Há algum tempo estive esclarecendo há alguns colegas o "porque" de eu não gostar do Caetano Veloso, dizia que eu achava a sua obra falsa, em especial as de carácter de valorização à Bahia, terra natal minha e dele, além de eu já não apreciar as canções de temática citadina, eu não conseguia enxergar qualquer sinceridade nas características idealistas depositadas ao estado pelo compositor, para além das opiniões divergentes sobre o local, o ponto-chave da minha desconfiança da sinceridade do cantor reinava em outros fatos.

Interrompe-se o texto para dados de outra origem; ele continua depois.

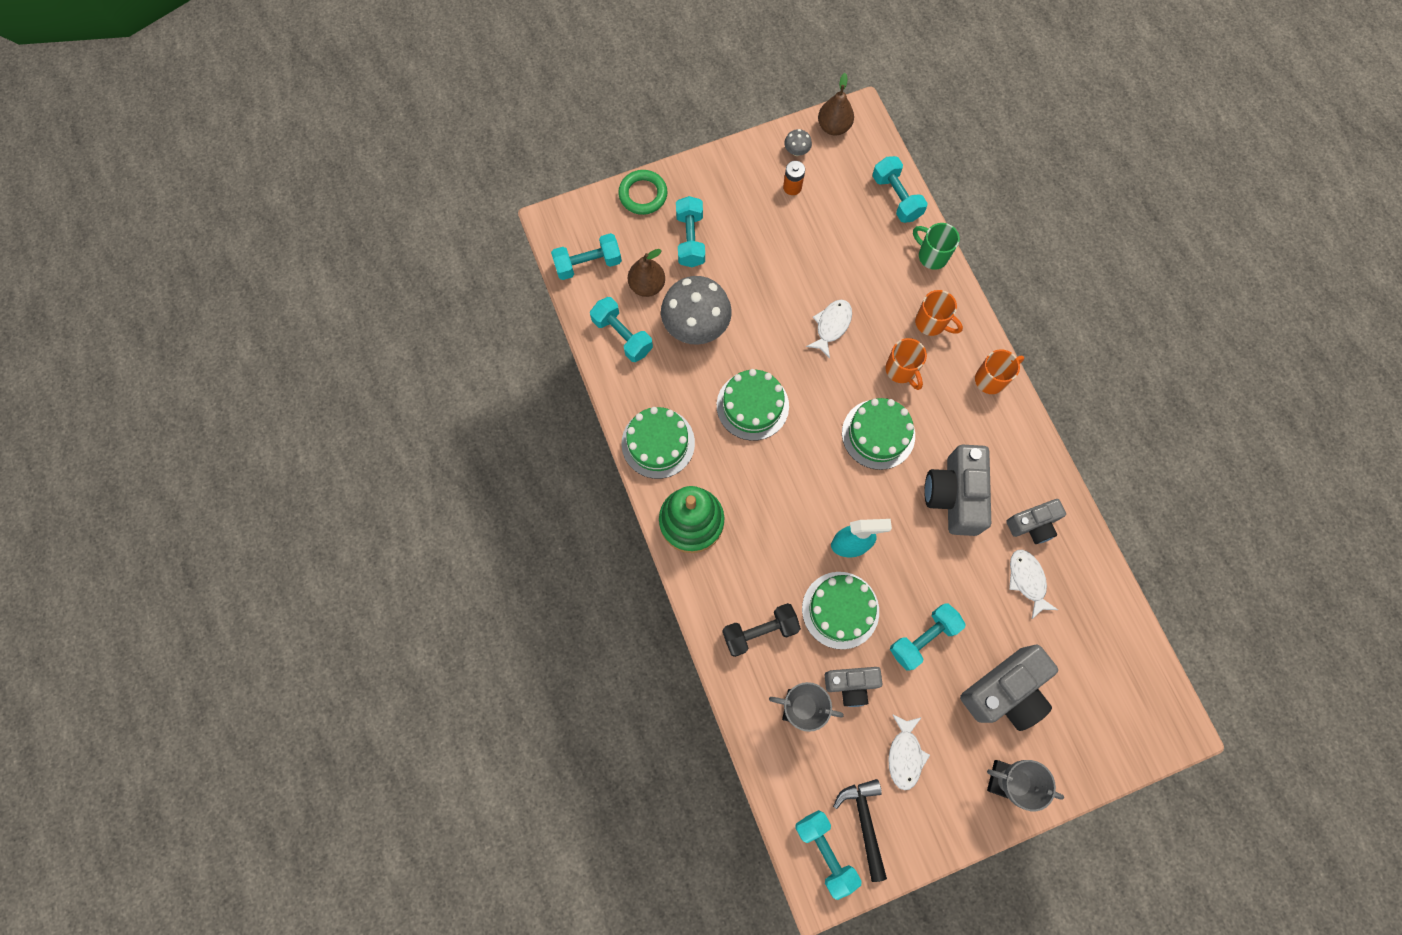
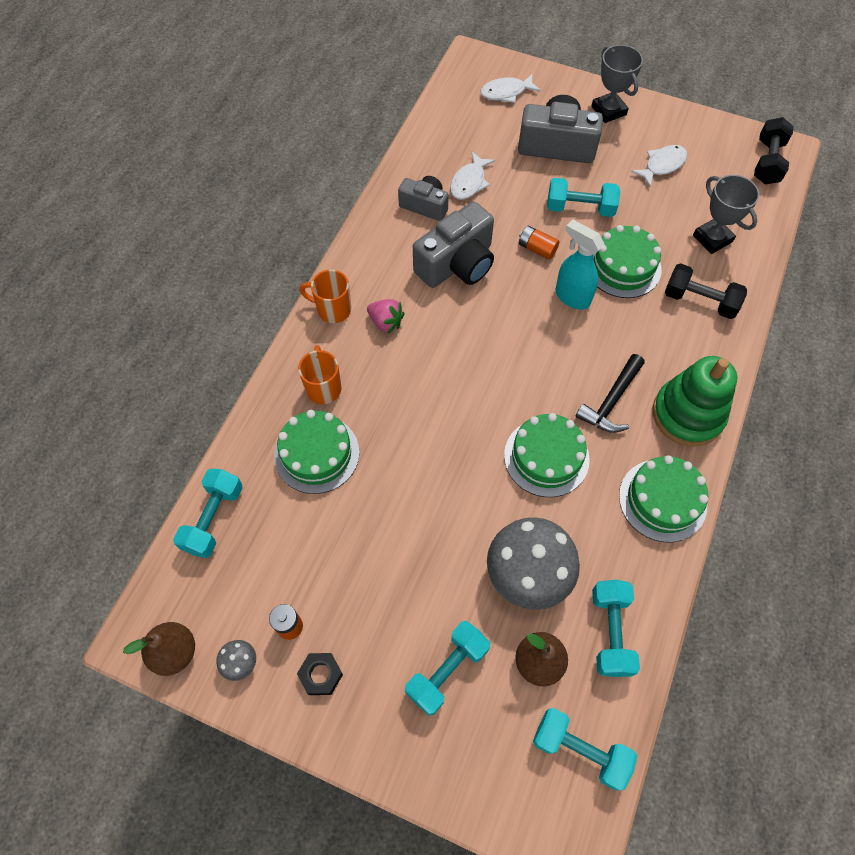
camera: 135 degrees left, 10 degrees down
green ring [618,170,668,215] -> none
turquoise dumbbell [795,810,862,900] -> black dumbbell [754,117,794,184]
white fish [806,300,852,358] -> white fish moved to [480,74,541,103]
grey camera [824,667,882,707] -> none
black hammer [833,779,887,882] -> black hammer moved to [575,354,645,433]
green cake [842,398,915,470] -> green cake moved to [274,410,359,494]
orange mug [886,338,927,390] -> none
green mug [913,223,960,270] -> none
none -> black nut [297,653,343,695]
none -> pink strawberry [367,299,405,333]
none -> orange battery [519,226,559,260]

Pois bem, a essência do caso, era realmente que eu não conseguia conceber a arte feita pela arte, sem a sinceridade embutida no processo.
Ontem por acaso esta ouvindo o álbum "Paratodos" do cantor e compositor Chico Buarque de Hollanda, por quem deposito grande admiração, na "faixa 2" intitulada "Choro Bandido" parei pra pensar e fui obrigado a concordar e rever algumas crenças.
Segue abaixo o primeiro trecho da música:
"Mesmo que os cantores sejam falsos como eu
Serão bonitas, não importa
São bonitas as canções
Mesmo miseráveis os poetas
Os seus versos serão bons"
Ainda não gosto do Caetano, ainda não gosto do ufanismo citadino, mas ei de adimitir, belas canções, sinceras ou não, serão sempre belas canções.